Un de ces livres braqua sur lui les trompettes de la renommée – mal embouchées, comme on sait. Alors qu’il était étudiant à Paris, il apprit le décès de l’abbé Delille, poète et traducteur de Virgile. Ce 1ermai 1813, il a l’occasion d’entrer dans la salle où l’on embaumait le corps du poète, et réussit à emporter deux morceaux de l’épiderme du défunt homme. Il a raconté la suite lui-même [6] : « Voici ce que je fis plus tard de cet épiderme : je me procurai un bel exemplaire de l’admirable traduction des Géorgiques de Virgile par Delille ; un habile relieur de Paris ajusta, sous mes yeux et avec adresse, mes deux morceaux d’épiderme sur le plat de cet exemplaire, et lorsqu’une écaille légère et transparente les eut recouverts, j’emportai mon volume qui depuis lors a pris rang parmi les objets dont j’aime à récréer et ma vue et mon âme. » Il faut bien avouer que la démarche n’est pas banale. Elle a valu à Aimé Leroy la réputation de l’homme qui possédait « une reliure en peau humaine », avec commentaires assortis : comble du maladif, sadique de la bibliophilie, adoration de décadence littéraire… Lui-même ne semblait pas s’en formaliser : « vous pouvez rire de mes reliques », répondait-il. Ses descendants, eux, prennent sa défense plus ardemment. Ainsi René Paillot (1860-1937), son neveu, raconte avoir souvent contemplé le livre en question : « Il est orné de vignettes en parfait état. La reliure est en maroquin vert garni d’or. Au centre des plats, sont ménagés deux médaillons qui renferment sous une mince feuille de mica les deux menus fragments d’épiderme du poète de chacun trois centimètres carrés environ. » [7] Ce livre étonnant serait resté propriété de la famille Leroy.
L'abbé Delille
(photo extraite du site britannica.com)
Aimé est mort le premier, en 1848 ; le statuaire Laurent Grandfils, professeur de sculpture à l’Académie de Valenciennes, a exécuté son buste de souvenir. 

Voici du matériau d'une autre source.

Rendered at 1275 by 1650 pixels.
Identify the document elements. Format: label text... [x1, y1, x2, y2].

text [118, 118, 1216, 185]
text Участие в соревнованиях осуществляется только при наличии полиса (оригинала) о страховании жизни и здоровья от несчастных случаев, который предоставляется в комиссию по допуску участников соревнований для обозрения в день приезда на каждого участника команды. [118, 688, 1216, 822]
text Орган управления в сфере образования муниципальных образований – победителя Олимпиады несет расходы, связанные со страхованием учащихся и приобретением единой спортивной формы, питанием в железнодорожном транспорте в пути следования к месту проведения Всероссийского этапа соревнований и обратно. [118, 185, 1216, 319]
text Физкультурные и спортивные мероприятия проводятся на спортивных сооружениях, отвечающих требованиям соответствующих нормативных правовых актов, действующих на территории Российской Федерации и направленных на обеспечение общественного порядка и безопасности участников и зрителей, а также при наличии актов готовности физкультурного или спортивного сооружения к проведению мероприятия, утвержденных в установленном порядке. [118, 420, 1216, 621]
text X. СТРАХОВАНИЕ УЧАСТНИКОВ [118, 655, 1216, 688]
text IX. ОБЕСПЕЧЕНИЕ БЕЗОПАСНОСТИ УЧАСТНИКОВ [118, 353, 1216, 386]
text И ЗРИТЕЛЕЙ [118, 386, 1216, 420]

Le buste d'Aimé Leroy, moulé par Grandfils sur son lit de mort
(photo de Jean-Claude Poinsignon, extraite du livre "Sortir de sa réserve")

Grandfils a également réalisé une statuette assise d’Onésyme, qui est au musée de Valenciennes. Onésyme, chevalier de la Légion d’Honneur, est décédé à Raismes le 14 février 1875.



[1] Pour lire les pièces, cliquez sur le titre :
Le Méfiant (1813) L’Esprit de parti (1817), L’Irrésolu (1819), La Femme juge et partie (1821), Les deux candidats (1821), la Fantasque et le Méfiant (1822).
[2] « Onésime Leroy, littérateur » in Revue agricole, industrielle et littéraire du Nord, 1857.
[3] Article Montfleury in theatre-documentation.com
[4] La France littéraire, tome 5, Paris 1833.
[5] Op. cit.
[6] Petites Affiches de Valenciennes, n° 253, 1ermai 1824.
[7] Bulletin des séances de la Société des sciences, de l’agriculture et des arts de Lille, années 1927-1928.